A New Decade
Today marks more than my last column for 2020. For starters, if you’re like me, you’re probably thinking “good riddance.” Regardless of where we live, we can all agree it’s been a year of enormous turmoil.
So here’s to 2021. And not only are we ushering in a new year, but we’re also ushering in a new decade (and if we’re all lucky, a new era!).
A new decade? I feel the eyebrow lift, hear the question. Yes. A new decade.
Although many people, myself included, celebrated 2020 as the dawn of a new decade, they may be as relieved as I was to learn it was not. The year 2021 is the beginning.
Which begs the question, who’s to blame for our collective confusion? Believe it or not, according to the Farmer’s Almanac, it all goes back to a guy named, I kid you not, “Dennis the Short,” aka Dionysius Exiguus. Dennis the Short is credited with having been the first to suggest counting the passage of years from the date of the birth of Jesus Christ, aka Anno Domini (Latin for Year of Our Lord) or, AD.
While there’s a lot of hemming and hawing about Dionysius’ calculations regarding the year Christ was born, those calculations really have no bearing when it comes to our calendar. Dennis the Short determined Christ dated to 525 AD, and that was that.
Well, it was until 731 AD, when a Northumbrian monk named Bede, aka the Venerable Bede, popularized the Dennis the Short “Anno Domini” in Anglo-Saxon England, and then extended the counting of years to include those before the birth of Christ, establishing the BC era.
And right here is the moment it got ugly.
Bede did not account for the year zero.

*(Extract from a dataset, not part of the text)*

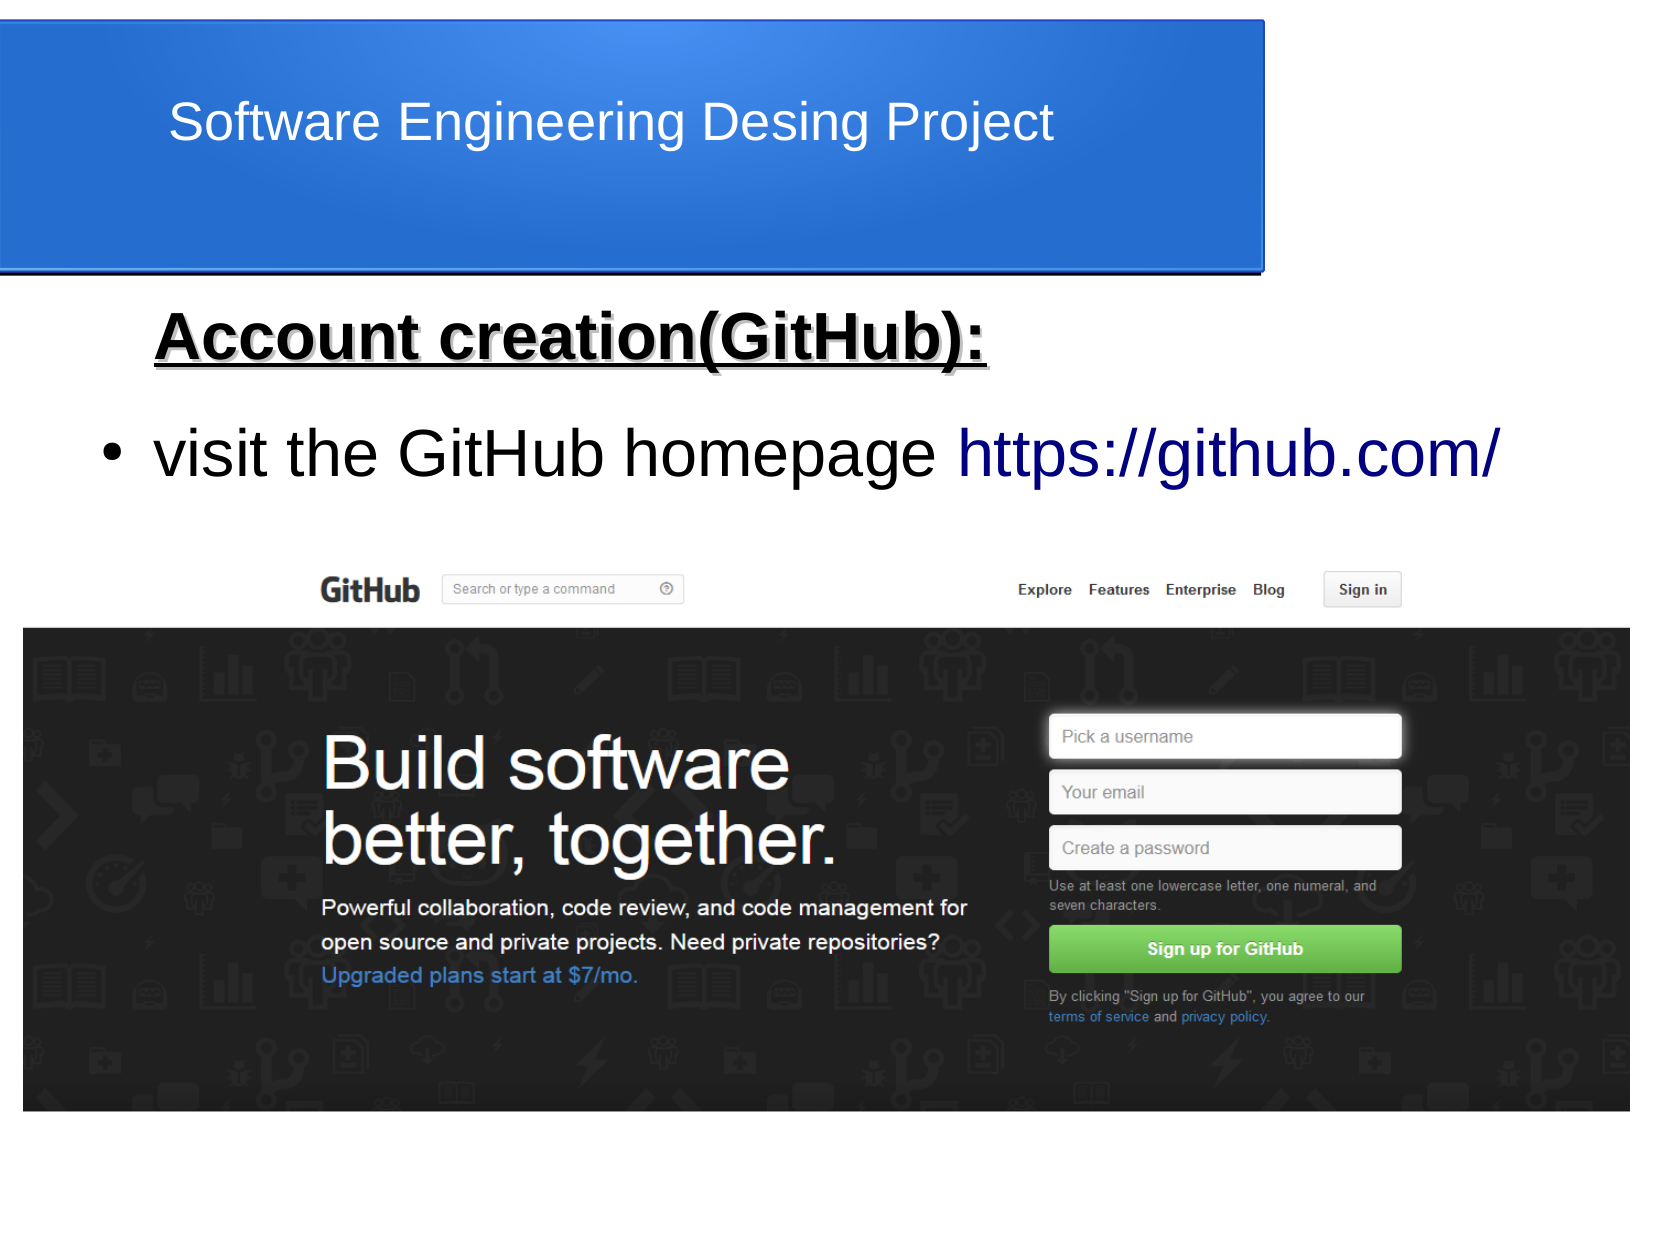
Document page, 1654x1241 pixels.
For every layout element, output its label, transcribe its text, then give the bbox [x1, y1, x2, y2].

list Account creation(GitHub): visit the GitHub homepage https://github.com/ [82, 299, 1571, 555]
picture [23, 555, 1630, 1134]
text_box Software Engineering Desing Project [153, 83, 1134, 201]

So, 1 AD was not preceded by a zero, but by 1 BC.
Now anyone who’s ever lived in a high rise with the floors going directly from 12 to 14, or lives in a place with a lobby on floor zero, knows exactly why this is a mathematical conundrum—of the arguable kind.

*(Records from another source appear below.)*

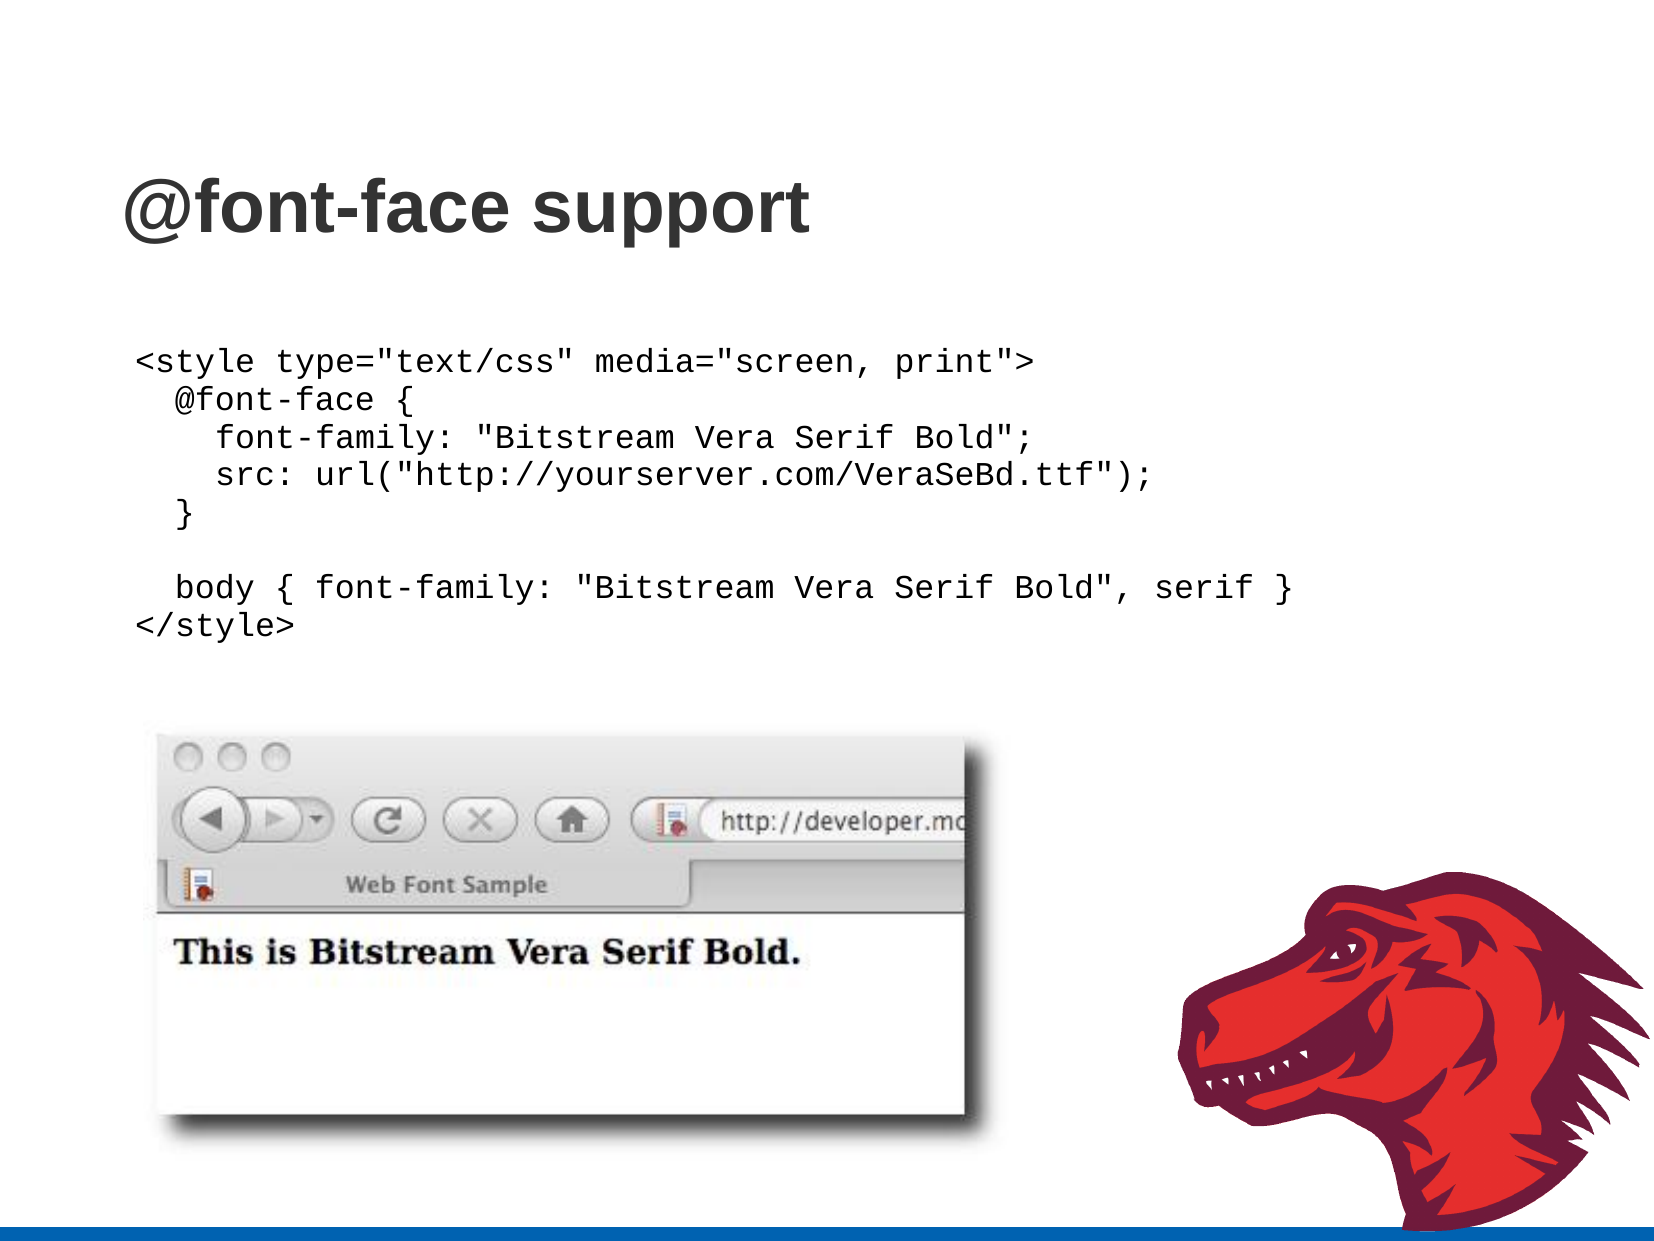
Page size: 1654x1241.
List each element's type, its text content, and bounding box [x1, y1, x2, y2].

text_box <style type="text/css" media="screen, print"> @font-face { font-family: "Bitstream Vera Serif Bold"; src: url("http://yourserver.com/VeraSeBd.ttf"); } body { font-family: "Bitstream Vera Serif Bold", serif } </style> [120, 337, 1310, 692]
picture [143, 720, 1013, 1163]
title @font-face support [121, 102, 1534, 310]
picture [1171, 872, 1654, 1241]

And you don’t need to heed Short Dennis’s or Venerable Bede’s take on this. After all, their thinking is rather “old school” to put it mildly.
But for a more modern interpretation, the US Naval Observatory, the agency that maintains the country's master clock, actually tackled this question in 1999 as people debated when the new millennium would begin.
According to the astronomical dating system measuring time, the observatory stated that the new millennium would begin on January 1, 2001.
Ergo, 2021 would be the start of a new decade. Right? Well…what about all those other calendars? The Jewish-Islamic-Hindu, etc. And what about common language? We say “if you can remember the 60s.…” We don’t say “If you can remember the 60s plus 1970….”
We do, however, say time is an illusion.
So Konstantin Bikos, lead editor of TimeandDate.com, confirms, unlike the fights that have been going on for decades, centuries and millennia, that decades always start with years ending in 1. Those time spans are typically referred to as numbered entities counted up from the year 1 AD, as in the "21st century" or the "third millennium."
So you know what? Let’s forget about whether or not to usher in a new decade. Let’s look at 2021 and join our collective confusion together and fervently hope that it ushers in the dawn of a new era. And let this be an era of kindness. An era of hope. An era of peace. An era of prosperity. An era of health. An era in which no one goes to bed hungry.
Let’s hope for an era in which we believe we are better standing together, than we are standing apart.
And to our local lad made good, President-elect Biden, this will be your era to give us the kick-off. Personally, I think jump-starting your era with Kamala Harris is the best kind of proof that we once again can recapture our optimistic best. As Joe Biden said, standing on stage at the only drive-in/tail-gate bigger than a night out at our own Dover International, “it is time for our better angels to prevail.”
New Millenia. New Era. Either way, as we head into Christmas-Hanukkah-Kwanza-New Year and so much more, Joe’s right. And, if I may be so bold, he’s wrong. It is not time simply for our better angels to prevail. It’s time for our best.
See you in 2021 for the dawn of a new era!